→ ASSIGNED TASK
Copy from the first line below down to and including the line with "Befürchtungen stark untertrieben". Skip the pictures.

→ SOURCE DATA

=== Begin Enclosure ===

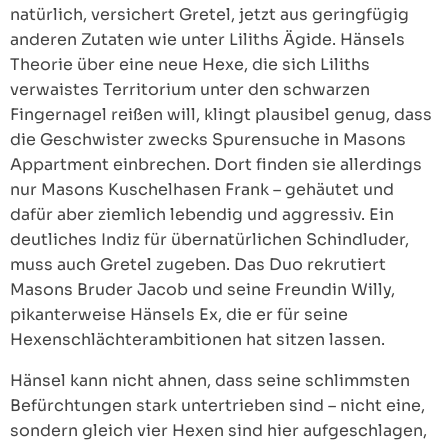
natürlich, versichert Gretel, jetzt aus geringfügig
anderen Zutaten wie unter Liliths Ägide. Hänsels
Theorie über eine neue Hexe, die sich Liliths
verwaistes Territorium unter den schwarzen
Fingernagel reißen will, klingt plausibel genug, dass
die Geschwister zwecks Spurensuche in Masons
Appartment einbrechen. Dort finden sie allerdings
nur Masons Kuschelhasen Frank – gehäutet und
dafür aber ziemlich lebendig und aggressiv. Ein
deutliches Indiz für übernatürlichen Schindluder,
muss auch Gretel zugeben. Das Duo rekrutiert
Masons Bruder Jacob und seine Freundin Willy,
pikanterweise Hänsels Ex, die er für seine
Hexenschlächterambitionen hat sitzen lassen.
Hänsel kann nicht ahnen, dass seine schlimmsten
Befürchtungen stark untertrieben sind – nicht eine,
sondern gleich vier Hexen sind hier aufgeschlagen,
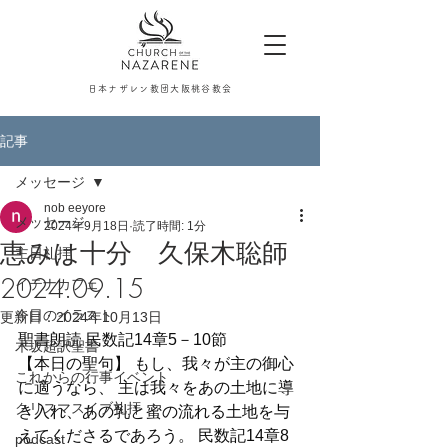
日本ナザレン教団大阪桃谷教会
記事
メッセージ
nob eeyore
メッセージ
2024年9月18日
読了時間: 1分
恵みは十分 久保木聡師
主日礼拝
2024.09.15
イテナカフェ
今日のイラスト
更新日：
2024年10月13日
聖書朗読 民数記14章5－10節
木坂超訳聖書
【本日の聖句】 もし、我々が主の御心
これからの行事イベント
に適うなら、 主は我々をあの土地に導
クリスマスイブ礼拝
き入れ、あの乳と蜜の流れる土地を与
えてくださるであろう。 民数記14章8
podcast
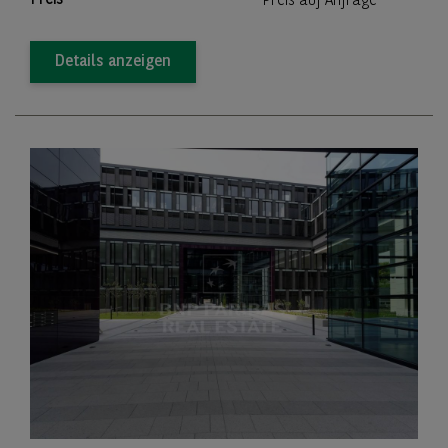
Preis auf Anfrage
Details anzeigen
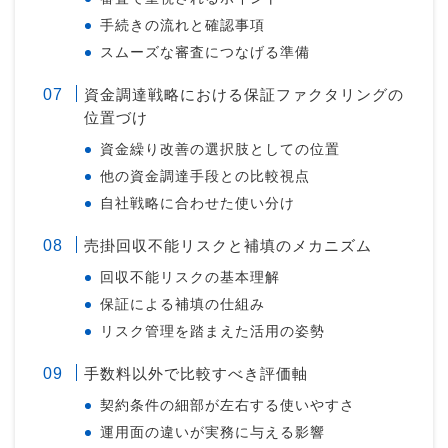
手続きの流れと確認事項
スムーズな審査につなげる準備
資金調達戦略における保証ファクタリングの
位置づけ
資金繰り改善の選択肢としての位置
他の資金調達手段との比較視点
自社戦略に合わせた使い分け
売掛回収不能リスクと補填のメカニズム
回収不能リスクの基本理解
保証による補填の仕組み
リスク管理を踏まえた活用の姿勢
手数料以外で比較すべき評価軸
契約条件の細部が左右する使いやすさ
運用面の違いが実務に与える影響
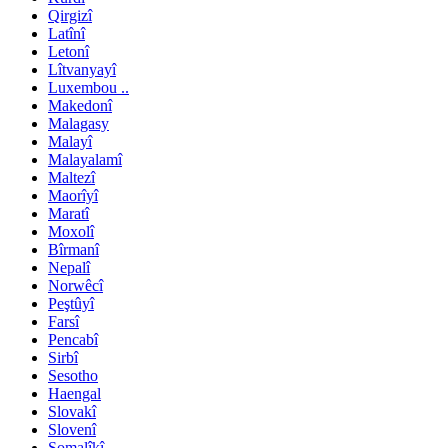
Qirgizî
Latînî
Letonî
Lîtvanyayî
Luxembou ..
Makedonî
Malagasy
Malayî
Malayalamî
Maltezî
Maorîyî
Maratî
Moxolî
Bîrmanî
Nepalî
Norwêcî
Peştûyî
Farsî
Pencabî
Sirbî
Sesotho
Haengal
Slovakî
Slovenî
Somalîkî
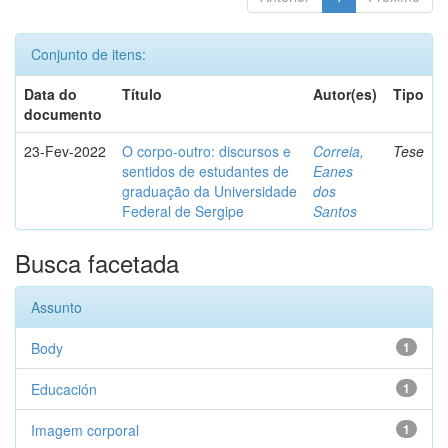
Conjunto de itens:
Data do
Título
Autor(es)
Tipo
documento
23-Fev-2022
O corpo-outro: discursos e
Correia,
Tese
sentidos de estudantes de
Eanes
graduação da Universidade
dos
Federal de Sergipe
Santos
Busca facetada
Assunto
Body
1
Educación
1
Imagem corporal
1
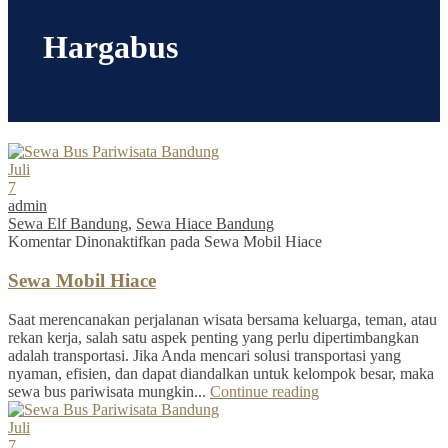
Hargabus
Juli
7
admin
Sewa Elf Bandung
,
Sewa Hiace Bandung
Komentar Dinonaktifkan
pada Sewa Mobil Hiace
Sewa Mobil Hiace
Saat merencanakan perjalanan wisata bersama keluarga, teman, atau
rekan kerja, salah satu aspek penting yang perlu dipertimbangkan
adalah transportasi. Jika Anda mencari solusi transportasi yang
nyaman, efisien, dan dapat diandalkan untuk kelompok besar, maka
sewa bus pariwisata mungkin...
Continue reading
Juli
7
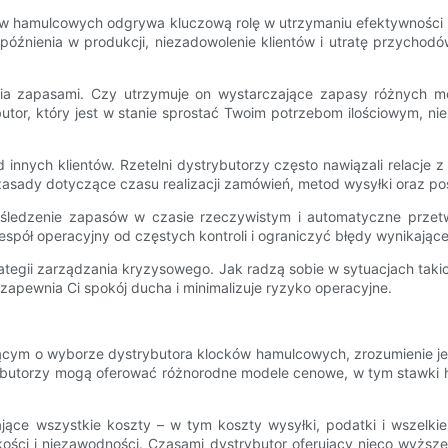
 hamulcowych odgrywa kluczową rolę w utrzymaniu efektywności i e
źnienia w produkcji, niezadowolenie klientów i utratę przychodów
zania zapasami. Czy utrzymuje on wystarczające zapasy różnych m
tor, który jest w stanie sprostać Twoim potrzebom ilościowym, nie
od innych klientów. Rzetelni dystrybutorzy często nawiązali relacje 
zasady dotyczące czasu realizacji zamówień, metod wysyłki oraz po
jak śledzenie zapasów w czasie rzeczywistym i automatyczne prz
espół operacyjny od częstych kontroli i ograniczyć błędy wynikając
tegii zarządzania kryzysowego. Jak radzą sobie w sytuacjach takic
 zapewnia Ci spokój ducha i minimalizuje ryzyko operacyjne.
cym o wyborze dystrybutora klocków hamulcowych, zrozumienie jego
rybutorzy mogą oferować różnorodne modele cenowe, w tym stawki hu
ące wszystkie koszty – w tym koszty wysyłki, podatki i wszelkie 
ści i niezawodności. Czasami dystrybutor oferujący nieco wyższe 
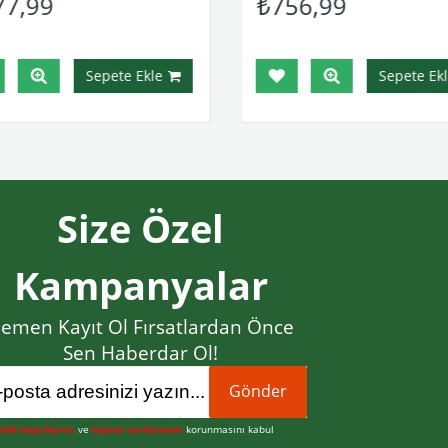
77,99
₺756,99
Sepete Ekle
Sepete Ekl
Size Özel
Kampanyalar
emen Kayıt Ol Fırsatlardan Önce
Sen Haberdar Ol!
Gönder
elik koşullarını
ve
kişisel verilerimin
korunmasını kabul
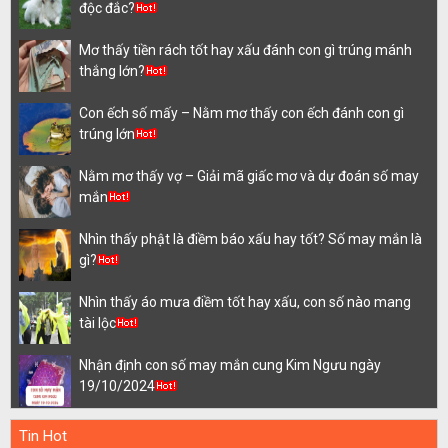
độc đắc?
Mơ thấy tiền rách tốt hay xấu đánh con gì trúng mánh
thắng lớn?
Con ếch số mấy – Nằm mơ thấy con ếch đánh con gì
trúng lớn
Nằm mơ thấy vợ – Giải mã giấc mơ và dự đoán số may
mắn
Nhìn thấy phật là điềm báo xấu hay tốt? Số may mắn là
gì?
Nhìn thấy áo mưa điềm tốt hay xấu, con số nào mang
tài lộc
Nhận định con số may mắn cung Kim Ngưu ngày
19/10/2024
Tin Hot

=== End Enclosure ===

→ TASK RESPONSE
natürlich, versichert Gretel, jetzt aus geringfügig
anderen Zutaten wie unter Liliths Ägide. Hänsels
Theorie über eine neue Hexe, die sich Liliths
verwaistes Territorium unter den schwarzen
Fingernagel reißen will, klingt plausibel genug, dass
die Geschwister zwecks Spurensuche in Masons
Appartment einbrechen. Dort finden sie allerdings
nur Masons Kuschelhasen Frank – gehäutet und
dafür aber ziemlich lebendig und aggressiv. Ein
deutliches Indiz für übernatürlichen Schindluder,
muss auch Gretel zugeben. Das Duo rekrutiert
Masons Bruder Jacob und seine Freundin Willy,
pikanterweise Hänsels Ex, die er für seine
Hexenschlächterambitionen hat sitzen lassen.
Hänsel kann nicht ahnen, dass seine schlimmsten
Befürchtungen stark untertrieben sind – nicht eine,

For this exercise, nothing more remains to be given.